Desconstruir um mundo virtual que se fez tão presente tem sido uma tarefa difícil, pois o ócio sobre o qual esses pequenos conhecem, está associado ao consumo dessas telas com seus jogos e vídeos. É tão potente essa realidade, que, com meus 30 anos de magistério, nunca havia visto tamanho desconforto nas crianças em conseguir viver o presente com a mera simplicidade de estar e ser, de se permitir o gesto livre, leve e ao mesmo tempo regulado. Vejo semblantes preocupados, meninos e meninas com pouco ou nenhum repertório quando diante de um campo aberto…

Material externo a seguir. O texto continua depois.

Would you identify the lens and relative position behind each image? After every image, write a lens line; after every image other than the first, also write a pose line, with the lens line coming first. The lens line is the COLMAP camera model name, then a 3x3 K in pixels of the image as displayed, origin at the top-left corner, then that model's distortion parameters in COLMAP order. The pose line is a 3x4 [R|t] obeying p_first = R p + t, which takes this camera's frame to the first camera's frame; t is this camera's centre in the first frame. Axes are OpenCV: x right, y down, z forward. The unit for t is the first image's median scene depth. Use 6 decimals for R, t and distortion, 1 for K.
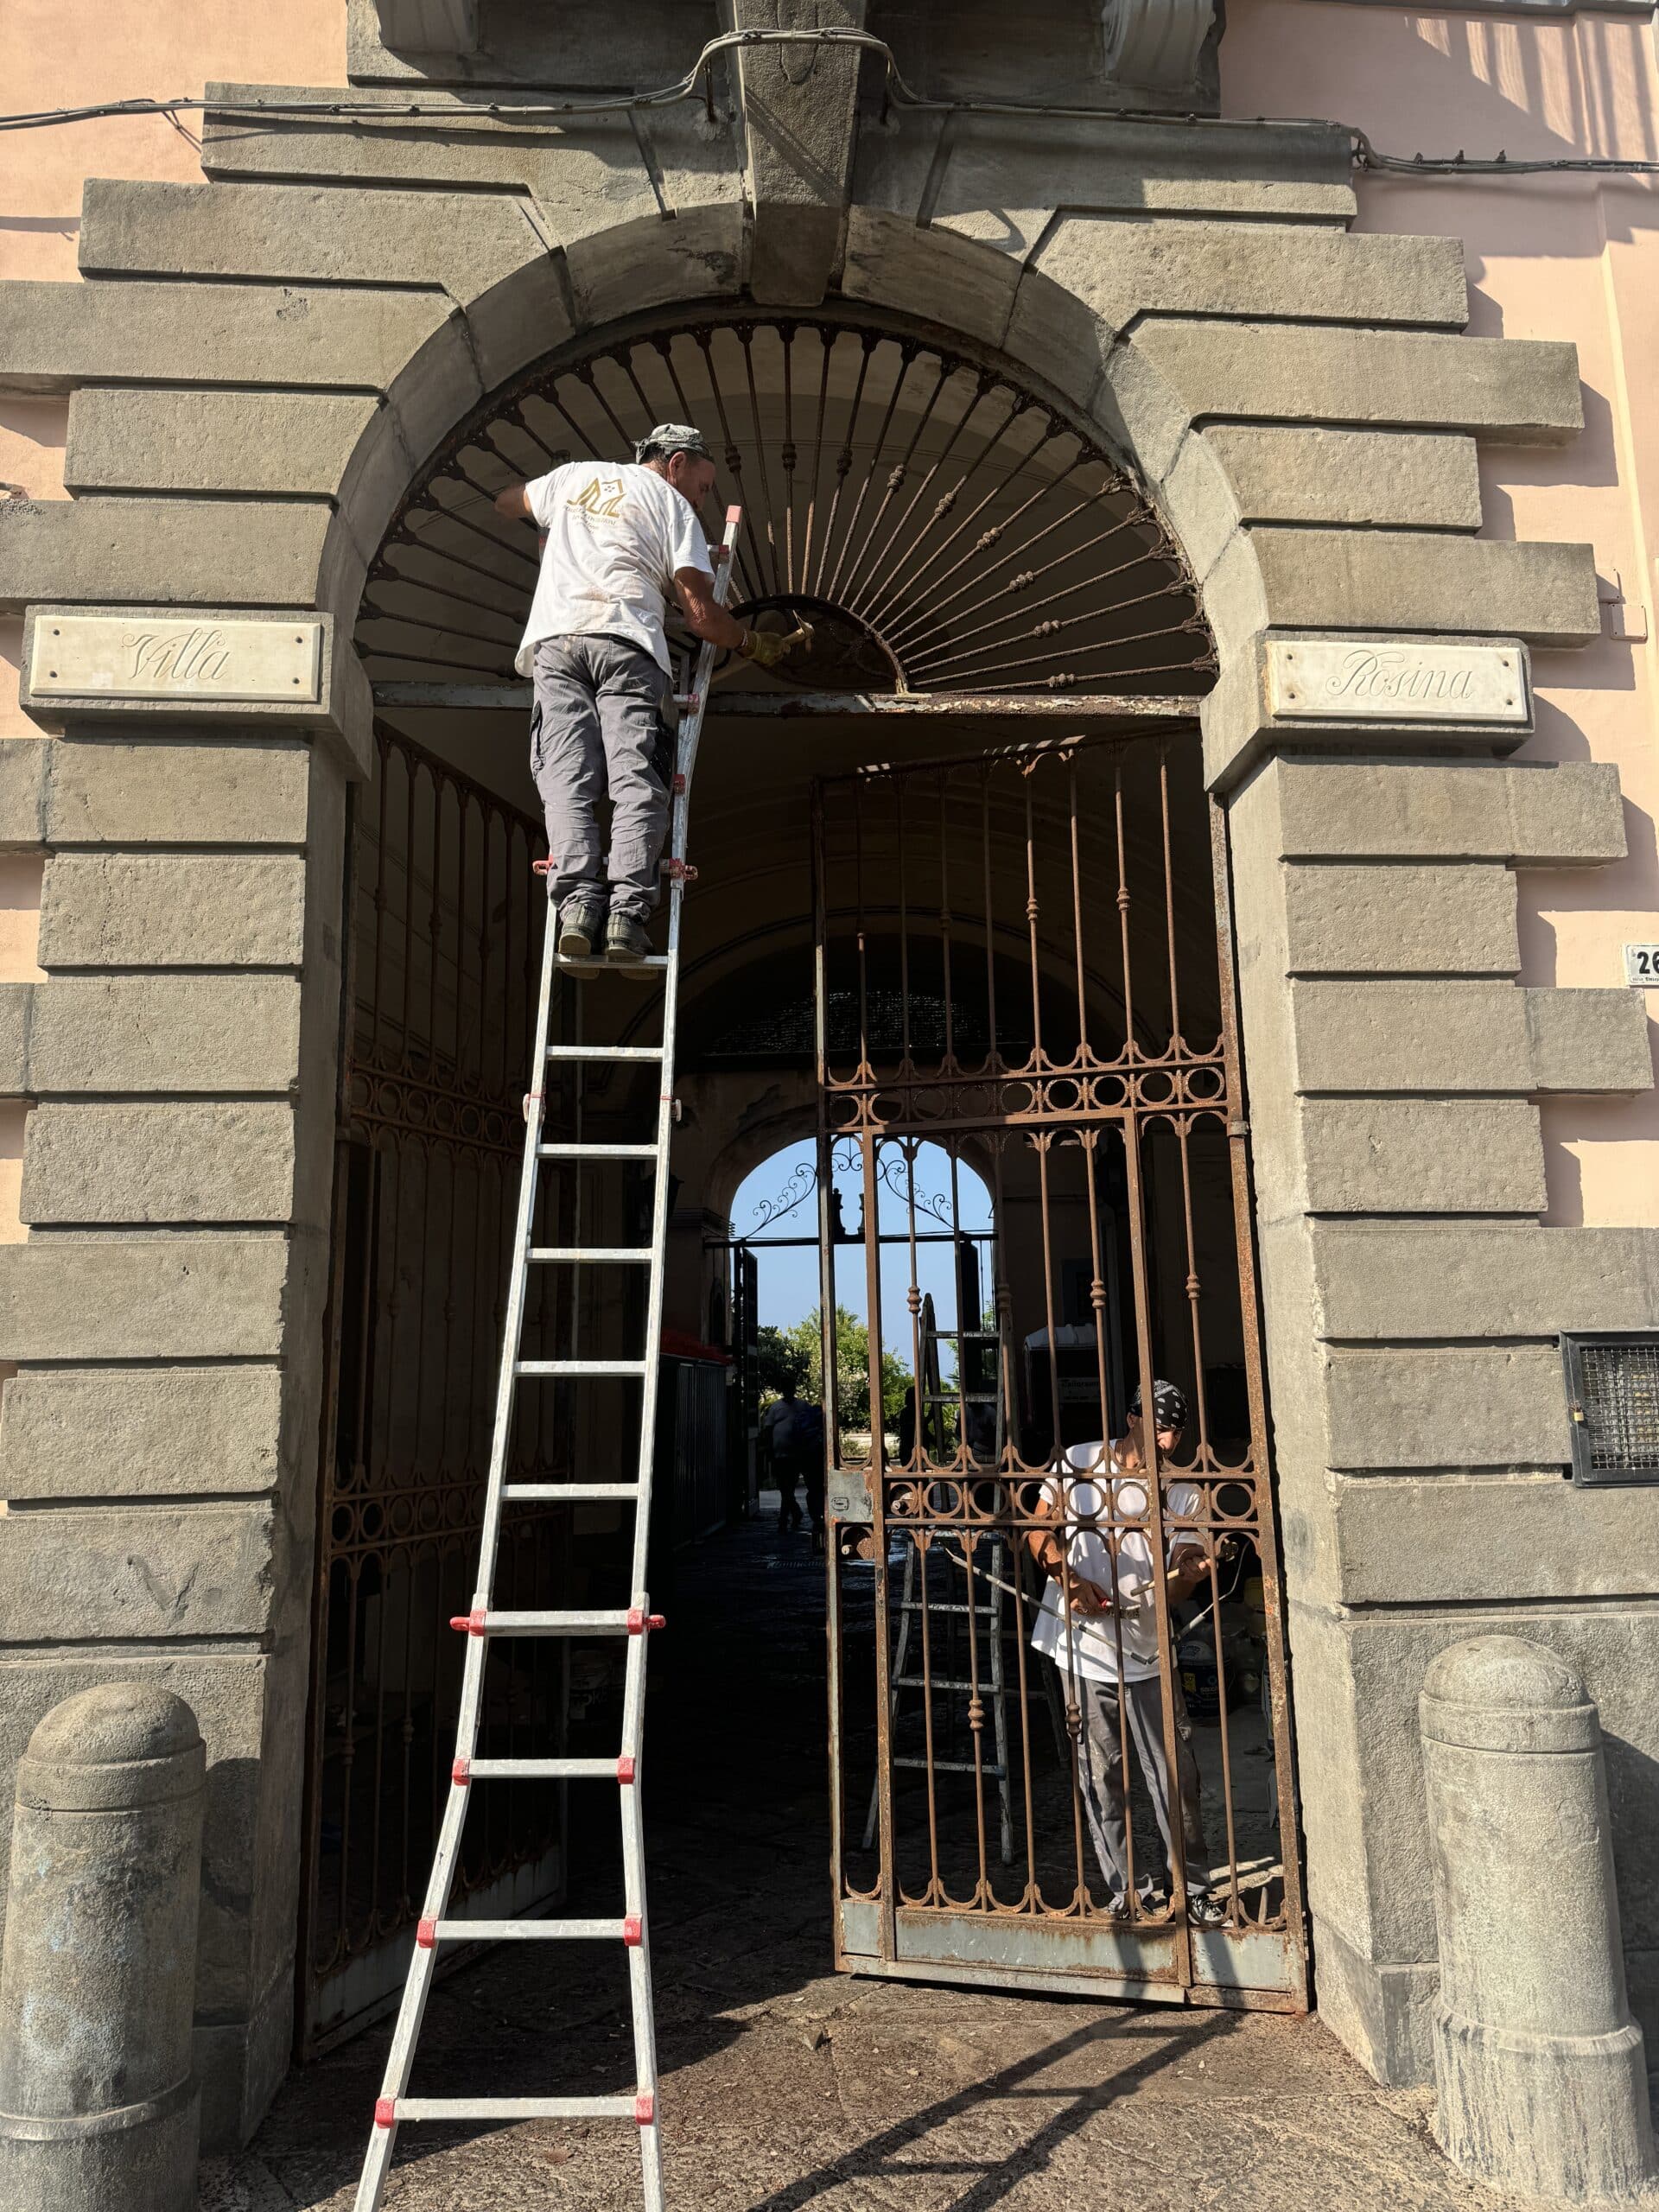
lens RADIAL K [[1540.1, 0, 829.5], [0, 1540.1, 1106.0], [0, 0, 1]] dist [0.002467, 0.000812]
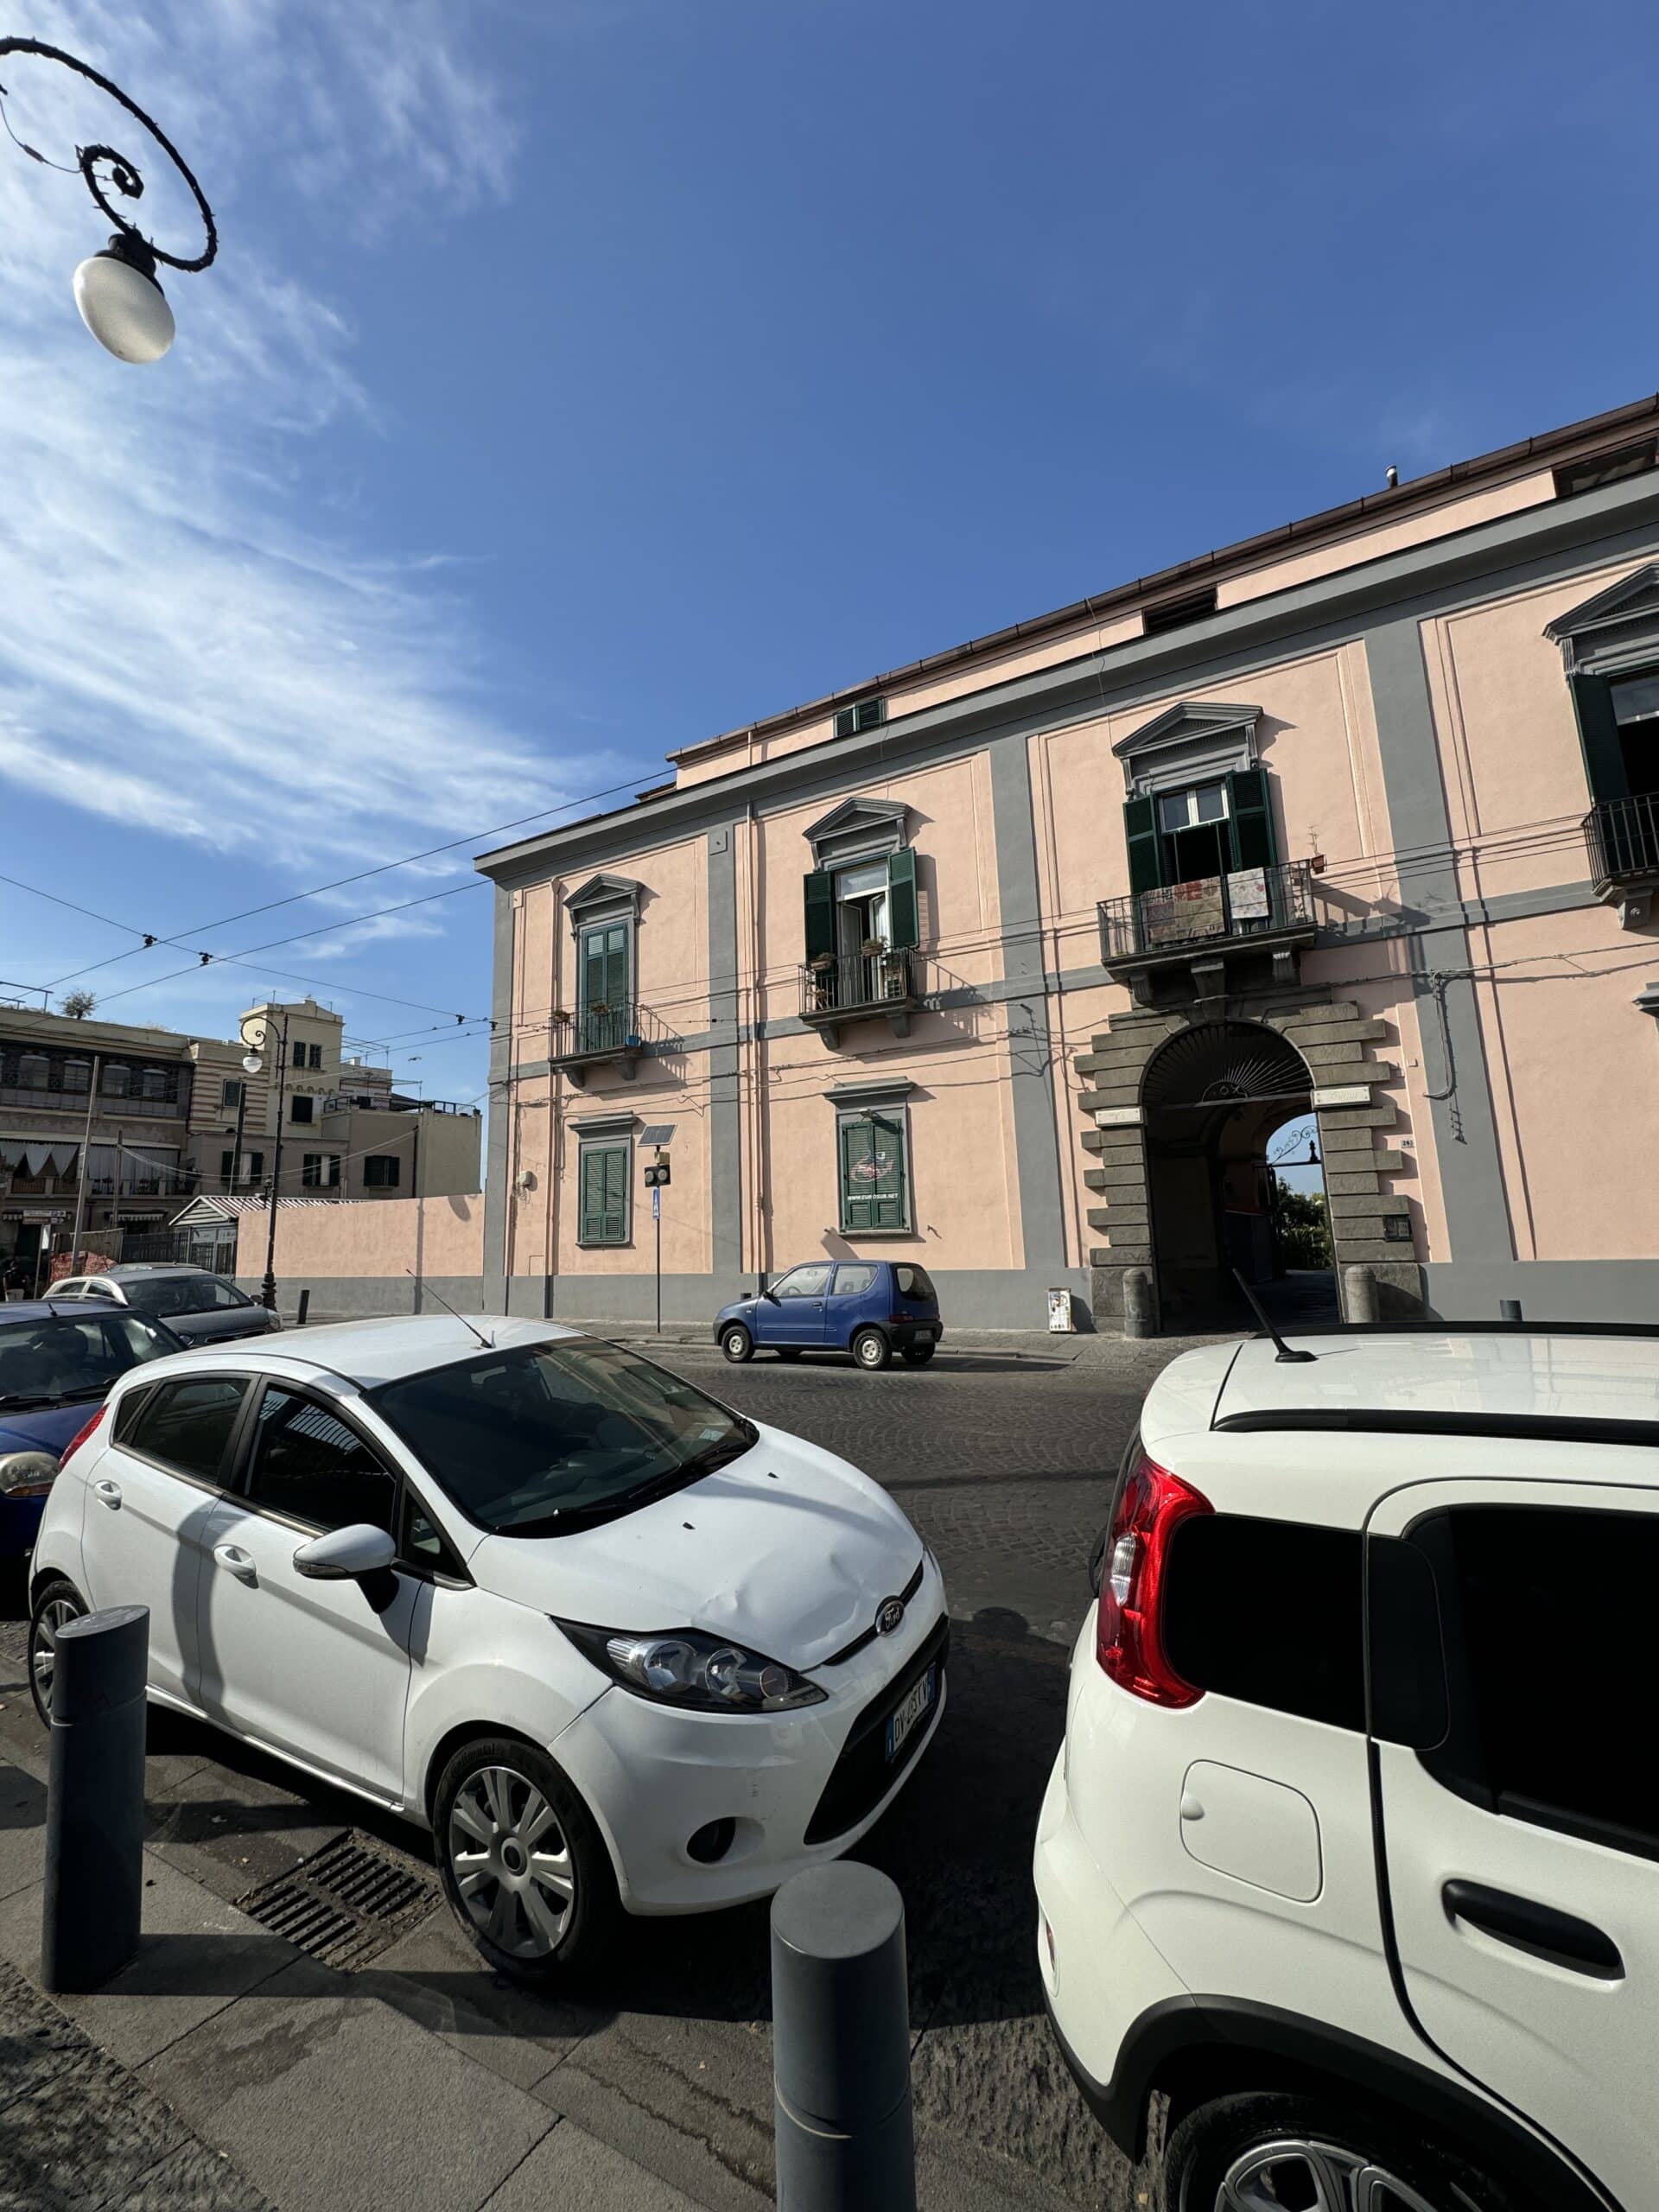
lens RADIAL K [[888.4, 0, 829.5], [0, 888.4, 1106.0], [0, 0, 1]] dist [-0.001264, -0.000262]
pose [[0.837012, -0.088372, -0.540001, 0.546461], [0.121640, 0.992229, 0.026164, -0.548538], [0.533493, -0.087585, 0.841258, -2.628669]]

O corpo fica paralisado, as mãozinhas suam e geralmente eles vêm em minha direção dizendo algo como:
“O que faço agora?”. “Estou entediado”.
Em cada lar há um combinado, um cuidado, sim, sabemos que há…
“Tela só por algumas horas por dia”, ou “Você não arrumou seu quarto então vai ficar sem o tablet.”
Mas minha reflexão creio que tenha a intenção de ser mais profunda, procurar absorver essa necessidade quase inconsciente da nossa geração Alpha ou os chamados “Nativos digitais” de estarem sempre conectados.
Nossos pais, avós, bisavós e até tataravós, também estiveram expostos aos progressos tecnológicos de suas épocas, mas de fato temos que admitir o quanto cada vez mais o desafio aumenta no sentido principalmente de vivermos diariamente a necessidade de um resgate de tudo aquilo que a gente não viveu e precisa urgentemente viver!
A cada ano que passa, vejo em minhas turmas mais crianças que chegam ao 1º ano sem saberem pular corda, escalar ou subir em árvores. Também nunca se viu tamanho boom no surgimento de publicações literárias para a infância, especializadas em tratar do emocional, como um tipo de auto ajuda aos pequenos.
Ou seja, a equação que me vem à mente é: pouca natureza e vivência do corpo + grande exposição ao uso de telas e tecnologias virtuais = extrema dificuldade nas inteligências intra e interpessoal.
Então vamos lá pra fora, deixar os conflitos aparecerem, tratar dos joelhos ralados, secar as lágrimas, abraçar as inseguranças e perseguir nossa infância!